* **Assigned task**: In the rows below, copy out every line from the one containing "giác **2** hình chữ nhật" through the one containing "sai ghi **S**", including both of those lines. Keep each line unchanged.

Saved entries:
= = =
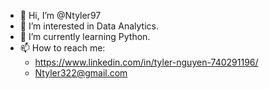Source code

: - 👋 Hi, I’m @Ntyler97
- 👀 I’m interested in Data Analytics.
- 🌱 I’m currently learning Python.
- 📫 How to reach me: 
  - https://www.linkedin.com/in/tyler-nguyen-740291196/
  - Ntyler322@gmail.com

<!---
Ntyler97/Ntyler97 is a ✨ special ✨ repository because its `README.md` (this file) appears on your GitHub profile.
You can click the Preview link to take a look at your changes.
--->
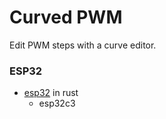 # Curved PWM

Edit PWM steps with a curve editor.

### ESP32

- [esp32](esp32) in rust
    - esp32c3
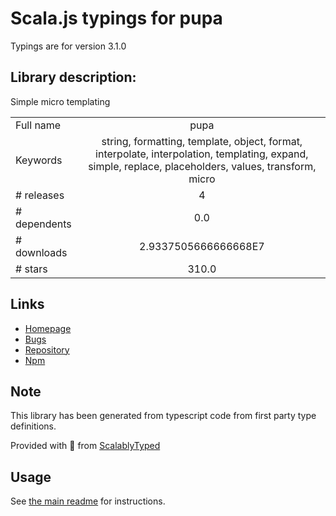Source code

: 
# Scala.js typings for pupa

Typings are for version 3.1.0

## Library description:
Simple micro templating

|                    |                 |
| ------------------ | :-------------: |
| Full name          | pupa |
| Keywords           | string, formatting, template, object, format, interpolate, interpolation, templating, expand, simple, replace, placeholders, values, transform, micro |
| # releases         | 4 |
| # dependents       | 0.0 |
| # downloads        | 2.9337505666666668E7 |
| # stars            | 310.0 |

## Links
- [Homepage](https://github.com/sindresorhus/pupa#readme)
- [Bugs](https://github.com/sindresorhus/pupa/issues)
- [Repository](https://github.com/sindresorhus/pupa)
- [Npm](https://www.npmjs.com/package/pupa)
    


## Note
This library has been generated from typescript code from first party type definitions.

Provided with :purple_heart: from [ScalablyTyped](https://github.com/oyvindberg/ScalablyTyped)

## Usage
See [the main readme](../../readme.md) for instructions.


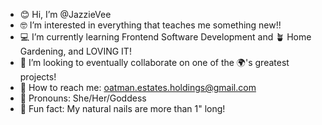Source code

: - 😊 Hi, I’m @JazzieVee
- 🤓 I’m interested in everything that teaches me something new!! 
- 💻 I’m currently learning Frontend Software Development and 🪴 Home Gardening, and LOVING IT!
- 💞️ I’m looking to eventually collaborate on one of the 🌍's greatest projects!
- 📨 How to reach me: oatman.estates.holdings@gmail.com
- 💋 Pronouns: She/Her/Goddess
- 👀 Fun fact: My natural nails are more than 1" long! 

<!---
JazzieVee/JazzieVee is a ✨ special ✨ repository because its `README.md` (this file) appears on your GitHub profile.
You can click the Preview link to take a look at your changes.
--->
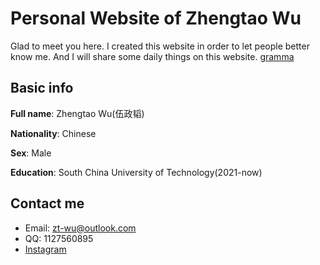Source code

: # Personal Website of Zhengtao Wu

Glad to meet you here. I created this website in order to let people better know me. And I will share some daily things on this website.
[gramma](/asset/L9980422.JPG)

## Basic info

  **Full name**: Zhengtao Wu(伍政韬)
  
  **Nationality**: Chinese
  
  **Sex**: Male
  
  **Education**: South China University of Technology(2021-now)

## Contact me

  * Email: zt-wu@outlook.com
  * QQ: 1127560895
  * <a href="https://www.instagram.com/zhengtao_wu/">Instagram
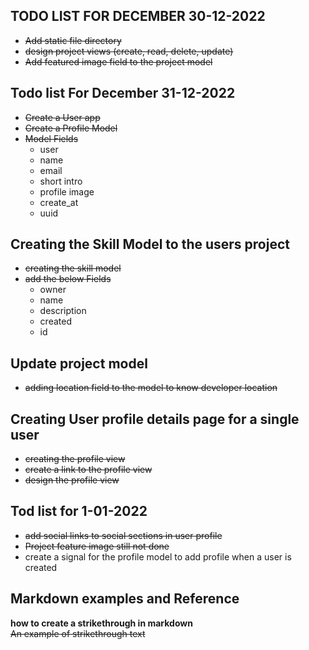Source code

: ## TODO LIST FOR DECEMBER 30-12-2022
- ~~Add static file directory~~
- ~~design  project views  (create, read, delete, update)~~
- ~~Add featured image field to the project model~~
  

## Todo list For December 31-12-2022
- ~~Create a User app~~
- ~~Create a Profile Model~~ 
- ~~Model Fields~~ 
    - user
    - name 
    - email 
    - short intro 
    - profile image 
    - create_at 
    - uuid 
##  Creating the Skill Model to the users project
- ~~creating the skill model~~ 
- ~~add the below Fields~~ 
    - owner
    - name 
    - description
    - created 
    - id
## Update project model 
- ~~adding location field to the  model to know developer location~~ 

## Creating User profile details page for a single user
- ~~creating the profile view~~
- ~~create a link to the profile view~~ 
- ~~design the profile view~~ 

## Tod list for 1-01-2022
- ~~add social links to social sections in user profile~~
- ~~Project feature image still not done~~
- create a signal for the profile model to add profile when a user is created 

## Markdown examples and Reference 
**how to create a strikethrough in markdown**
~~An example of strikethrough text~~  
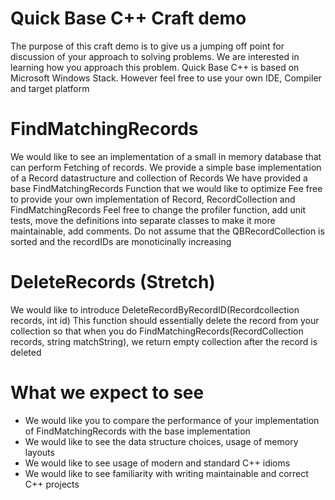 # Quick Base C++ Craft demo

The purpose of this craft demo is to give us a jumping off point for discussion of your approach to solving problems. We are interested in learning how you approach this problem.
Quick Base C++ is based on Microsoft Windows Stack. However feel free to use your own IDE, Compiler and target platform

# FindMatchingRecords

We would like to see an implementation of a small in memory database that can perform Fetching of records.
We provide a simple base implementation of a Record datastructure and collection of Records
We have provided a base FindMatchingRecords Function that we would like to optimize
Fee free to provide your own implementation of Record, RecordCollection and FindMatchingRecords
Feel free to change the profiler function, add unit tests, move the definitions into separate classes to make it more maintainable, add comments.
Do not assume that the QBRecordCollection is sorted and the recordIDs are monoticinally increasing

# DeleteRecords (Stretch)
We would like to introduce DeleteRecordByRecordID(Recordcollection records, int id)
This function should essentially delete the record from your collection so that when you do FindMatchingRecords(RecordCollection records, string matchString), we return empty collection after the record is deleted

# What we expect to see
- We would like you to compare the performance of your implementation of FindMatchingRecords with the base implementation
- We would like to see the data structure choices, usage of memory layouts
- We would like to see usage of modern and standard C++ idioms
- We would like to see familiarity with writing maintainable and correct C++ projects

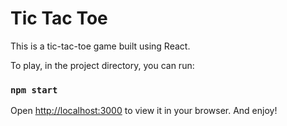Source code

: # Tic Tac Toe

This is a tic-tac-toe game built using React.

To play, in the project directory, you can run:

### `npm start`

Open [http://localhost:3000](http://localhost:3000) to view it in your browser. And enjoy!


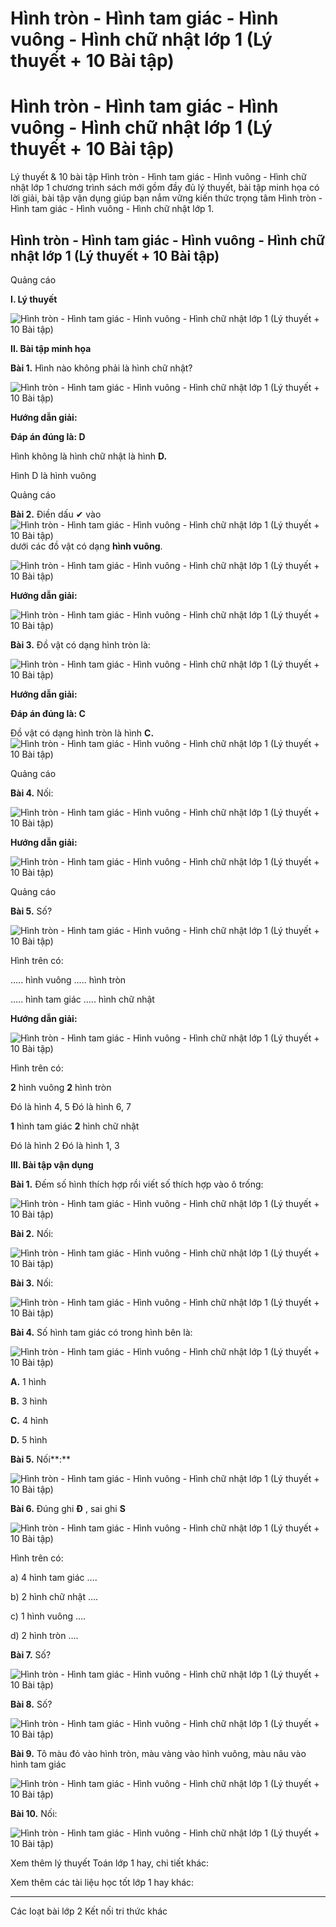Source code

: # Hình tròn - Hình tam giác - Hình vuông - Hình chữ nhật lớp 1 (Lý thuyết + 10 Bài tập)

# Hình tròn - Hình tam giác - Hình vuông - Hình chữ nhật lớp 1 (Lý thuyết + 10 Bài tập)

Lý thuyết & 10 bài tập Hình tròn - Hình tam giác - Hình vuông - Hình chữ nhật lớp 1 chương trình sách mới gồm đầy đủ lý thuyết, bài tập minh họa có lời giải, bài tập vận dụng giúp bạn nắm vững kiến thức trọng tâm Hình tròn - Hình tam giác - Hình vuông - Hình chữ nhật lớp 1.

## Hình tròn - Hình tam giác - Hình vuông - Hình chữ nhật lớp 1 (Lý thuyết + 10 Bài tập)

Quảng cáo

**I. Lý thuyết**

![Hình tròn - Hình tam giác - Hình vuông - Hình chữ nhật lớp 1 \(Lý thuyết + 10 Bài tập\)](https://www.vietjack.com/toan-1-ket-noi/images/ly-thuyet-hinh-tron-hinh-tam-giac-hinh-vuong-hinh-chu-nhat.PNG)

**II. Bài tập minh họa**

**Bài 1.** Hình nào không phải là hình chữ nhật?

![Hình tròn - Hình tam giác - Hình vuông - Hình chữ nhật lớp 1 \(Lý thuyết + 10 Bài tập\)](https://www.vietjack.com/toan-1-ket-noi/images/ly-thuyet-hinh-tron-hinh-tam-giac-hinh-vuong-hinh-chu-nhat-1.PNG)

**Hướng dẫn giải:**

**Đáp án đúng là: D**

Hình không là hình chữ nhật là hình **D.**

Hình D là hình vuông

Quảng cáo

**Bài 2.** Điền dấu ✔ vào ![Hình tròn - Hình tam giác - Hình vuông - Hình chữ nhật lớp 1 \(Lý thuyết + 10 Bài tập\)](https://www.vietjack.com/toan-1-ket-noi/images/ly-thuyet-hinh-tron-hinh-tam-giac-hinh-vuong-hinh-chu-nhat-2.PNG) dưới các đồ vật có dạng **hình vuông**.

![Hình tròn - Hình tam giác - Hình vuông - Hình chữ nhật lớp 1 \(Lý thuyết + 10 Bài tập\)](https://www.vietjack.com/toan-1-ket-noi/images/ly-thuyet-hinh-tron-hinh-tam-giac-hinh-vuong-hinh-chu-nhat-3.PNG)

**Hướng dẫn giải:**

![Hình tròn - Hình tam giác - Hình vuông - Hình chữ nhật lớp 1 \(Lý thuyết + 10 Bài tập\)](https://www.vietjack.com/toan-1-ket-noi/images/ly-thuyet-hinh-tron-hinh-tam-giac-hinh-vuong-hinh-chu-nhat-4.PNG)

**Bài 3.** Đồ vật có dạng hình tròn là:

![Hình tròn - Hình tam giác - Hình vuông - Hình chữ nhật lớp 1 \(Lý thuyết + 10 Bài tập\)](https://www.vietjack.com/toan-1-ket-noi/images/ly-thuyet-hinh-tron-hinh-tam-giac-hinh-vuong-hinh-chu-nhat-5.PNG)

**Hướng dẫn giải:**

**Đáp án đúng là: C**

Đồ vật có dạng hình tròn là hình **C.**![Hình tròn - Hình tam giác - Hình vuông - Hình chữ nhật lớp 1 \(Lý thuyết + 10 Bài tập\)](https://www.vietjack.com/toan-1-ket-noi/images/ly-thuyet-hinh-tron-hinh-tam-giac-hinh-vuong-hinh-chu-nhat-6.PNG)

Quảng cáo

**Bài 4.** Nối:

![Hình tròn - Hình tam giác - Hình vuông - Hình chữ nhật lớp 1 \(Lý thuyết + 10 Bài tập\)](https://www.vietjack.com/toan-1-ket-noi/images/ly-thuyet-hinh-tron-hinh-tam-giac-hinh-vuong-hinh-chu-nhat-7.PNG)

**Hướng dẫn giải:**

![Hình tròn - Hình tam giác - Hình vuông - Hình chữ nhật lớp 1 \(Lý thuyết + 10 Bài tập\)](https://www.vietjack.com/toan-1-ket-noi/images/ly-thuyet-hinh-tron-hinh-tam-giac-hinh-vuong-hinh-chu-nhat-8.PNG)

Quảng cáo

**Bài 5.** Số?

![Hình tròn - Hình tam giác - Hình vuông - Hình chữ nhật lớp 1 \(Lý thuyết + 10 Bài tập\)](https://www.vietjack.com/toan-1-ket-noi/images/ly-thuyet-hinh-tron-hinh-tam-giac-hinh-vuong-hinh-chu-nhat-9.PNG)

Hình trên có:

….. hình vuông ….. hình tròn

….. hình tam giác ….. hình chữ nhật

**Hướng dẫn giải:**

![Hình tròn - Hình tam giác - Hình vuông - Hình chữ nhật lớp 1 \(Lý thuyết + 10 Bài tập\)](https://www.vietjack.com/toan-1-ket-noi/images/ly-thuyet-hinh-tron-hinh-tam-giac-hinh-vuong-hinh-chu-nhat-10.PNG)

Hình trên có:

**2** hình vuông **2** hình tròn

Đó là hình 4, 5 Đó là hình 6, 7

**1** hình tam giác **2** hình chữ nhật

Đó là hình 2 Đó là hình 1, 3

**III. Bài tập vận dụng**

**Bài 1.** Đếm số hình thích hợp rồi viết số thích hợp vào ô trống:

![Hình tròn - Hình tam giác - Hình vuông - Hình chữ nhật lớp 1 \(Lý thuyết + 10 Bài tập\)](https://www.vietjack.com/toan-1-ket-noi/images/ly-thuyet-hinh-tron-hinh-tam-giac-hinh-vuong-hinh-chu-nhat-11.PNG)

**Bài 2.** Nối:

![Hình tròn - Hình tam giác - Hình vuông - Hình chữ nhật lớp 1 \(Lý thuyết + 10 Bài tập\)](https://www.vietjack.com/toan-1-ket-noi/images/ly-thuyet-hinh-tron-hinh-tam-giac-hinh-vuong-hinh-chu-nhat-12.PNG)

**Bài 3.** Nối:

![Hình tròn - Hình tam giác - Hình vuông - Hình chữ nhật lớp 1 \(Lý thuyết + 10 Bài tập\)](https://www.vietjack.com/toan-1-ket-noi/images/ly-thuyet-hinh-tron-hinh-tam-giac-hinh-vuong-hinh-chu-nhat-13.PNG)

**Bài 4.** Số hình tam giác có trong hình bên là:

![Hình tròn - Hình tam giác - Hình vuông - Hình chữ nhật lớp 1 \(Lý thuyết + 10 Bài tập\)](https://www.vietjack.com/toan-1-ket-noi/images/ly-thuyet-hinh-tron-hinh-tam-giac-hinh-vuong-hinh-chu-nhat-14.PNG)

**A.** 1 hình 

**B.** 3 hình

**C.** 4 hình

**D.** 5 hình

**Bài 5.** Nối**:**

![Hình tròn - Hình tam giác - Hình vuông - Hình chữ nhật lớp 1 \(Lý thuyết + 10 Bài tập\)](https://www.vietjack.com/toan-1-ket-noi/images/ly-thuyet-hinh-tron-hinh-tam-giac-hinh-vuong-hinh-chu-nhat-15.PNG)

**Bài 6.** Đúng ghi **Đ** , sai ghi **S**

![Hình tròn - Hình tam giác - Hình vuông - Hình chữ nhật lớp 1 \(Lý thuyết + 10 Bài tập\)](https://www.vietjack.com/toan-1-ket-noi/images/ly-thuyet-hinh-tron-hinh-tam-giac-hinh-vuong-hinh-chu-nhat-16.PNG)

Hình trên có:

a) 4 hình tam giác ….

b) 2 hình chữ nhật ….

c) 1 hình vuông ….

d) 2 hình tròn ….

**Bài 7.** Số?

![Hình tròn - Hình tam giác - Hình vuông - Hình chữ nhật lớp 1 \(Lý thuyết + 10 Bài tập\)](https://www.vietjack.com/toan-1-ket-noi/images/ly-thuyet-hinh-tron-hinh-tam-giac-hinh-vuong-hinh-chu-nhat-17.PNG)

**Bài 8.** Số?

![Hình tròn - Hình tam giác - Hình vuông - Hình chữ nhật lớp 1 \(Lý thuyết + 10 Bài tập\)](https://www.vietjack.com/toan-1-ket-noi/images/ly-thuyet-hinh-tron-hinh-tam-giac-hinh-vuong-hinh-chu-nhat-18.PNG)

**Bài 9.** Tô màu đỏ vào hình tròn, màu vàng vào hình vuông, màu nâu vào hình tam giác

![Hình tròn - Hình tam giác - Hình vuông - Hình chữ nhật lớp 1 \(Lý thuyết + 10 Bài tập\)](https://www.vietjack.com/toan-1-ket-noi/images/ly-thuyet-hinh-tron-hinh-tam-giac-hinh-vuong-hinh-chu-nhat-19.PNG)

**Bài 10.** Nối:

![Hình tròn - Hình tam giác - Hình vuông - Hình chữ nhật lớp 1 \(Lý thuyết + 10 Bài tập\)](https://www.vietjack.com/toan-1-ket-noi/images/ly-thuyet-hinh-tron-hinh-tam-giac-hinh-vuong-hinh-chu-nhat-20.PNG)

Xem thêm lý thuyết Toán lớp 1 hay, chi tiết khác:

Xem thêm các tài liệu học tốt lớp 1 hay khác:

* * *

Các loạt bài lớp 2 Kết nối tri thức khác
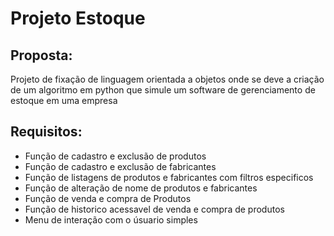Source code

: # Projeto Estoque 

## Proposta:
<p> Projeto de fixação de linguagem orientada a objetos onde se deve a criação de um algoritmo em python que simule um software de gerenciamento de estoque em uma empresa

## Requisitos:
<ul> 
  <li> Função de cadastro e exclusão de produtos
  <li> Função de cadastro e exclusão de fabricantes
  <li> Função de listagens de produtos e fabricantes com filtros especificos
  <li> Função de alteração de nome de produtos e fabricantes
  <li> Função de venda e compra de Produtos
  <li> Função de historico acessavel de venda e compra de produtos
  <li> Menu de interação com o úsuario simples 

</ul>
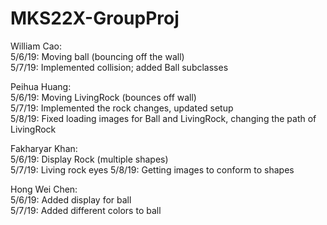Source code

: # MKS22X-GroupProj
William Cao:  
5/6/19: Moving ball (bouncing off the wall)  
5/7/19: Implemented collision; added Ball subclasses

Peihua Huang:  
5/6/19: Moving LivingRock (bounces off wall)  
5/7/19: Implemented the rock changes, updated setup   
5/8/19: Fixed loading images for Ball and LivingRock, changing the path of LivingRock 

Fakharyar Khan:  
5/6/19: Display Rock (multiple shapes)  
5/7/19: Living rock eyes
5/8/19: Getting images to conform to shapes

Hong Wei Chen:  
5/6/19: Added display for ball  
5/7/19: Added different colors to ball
= = =
* **Solution to this exercise**:
**1** hình tam giác **2** hình chữ nhật

Đó là hình 2 Đó là hình 1, 3

**III. Bài tập vận dụng**

**Bài 1.** Đếm số hình thích hợp rồi viết số thích hợp vào ô trống:

![Hình tròn - Hình tam giác - Hình vuông - Hình chữ nhật lớp 1 \(Lý thuyết + 10 Bài tập\)](https://www.vietjack.com/toan-1-ket-noi/images/ly-thuyet-hinh-tron-hinh-tam-giac-hinh-vuong-hinh-chu-nhat-11.PNG)

**Bài 2.** Nối:

![Hình tròn - Hình tam giác - Hình vuông - Hình chữ nhật lớp 1 \(Lý thuyết + 10 Bài tập\)](https://www.vietjack.com/toan-1-ket-noi/images/ly-thuyet-hinh-tron-hinh-tam-giac-hinh-vuong-hinh-chu-nhat-12.PNG)

**Bài 3.** Nối:

![Hình tròn - Hình tam giác - Hình vuông - Hình chữ nhật lớp 1 \(Lý thuyết + 10 Bài tập\)](https://www.vietjack.com/toan-1-ket-noi/images/ly-thuyet-hinh-tron-hinh-tam-giac-hinh-vuong-hinh-chu-nhat-13.PNG)

**Bài 4.** Số hình tam giác có trong hình bên là:

![Hình tròn - Hình tam giác - Hình vuông - Hình chữ nhật lớp 1 \(Lý thuyết + 10 Bài tập\)](https://www.vietjack.com/toan-1-ket-noi/images/ly-thuyet-hinh-tron-hinh-tam-giac-hinh-vuong-hinh-chu-nhat-14.PNG)

**A.** 1 hình 

**B.** 3 hình

**C.** 4 hình

**D.** 5 hình

**Bài 5.** Nối**:**

![Hình tròn - Hình tam giác - Hình vuông - Hình chữ nhật lớp 1 \(Lý thuyết + 10 Bài tập\)](https://www.vietjack.com/toan-1-ket-noi/images/ly-thuyet-hinh-tron-hinh-tam-giac-hinh-vuong-hinh-chu-nhat-15.PNG)

**Bài 6.** Đúng ghi **Đ** , sai ghi **S**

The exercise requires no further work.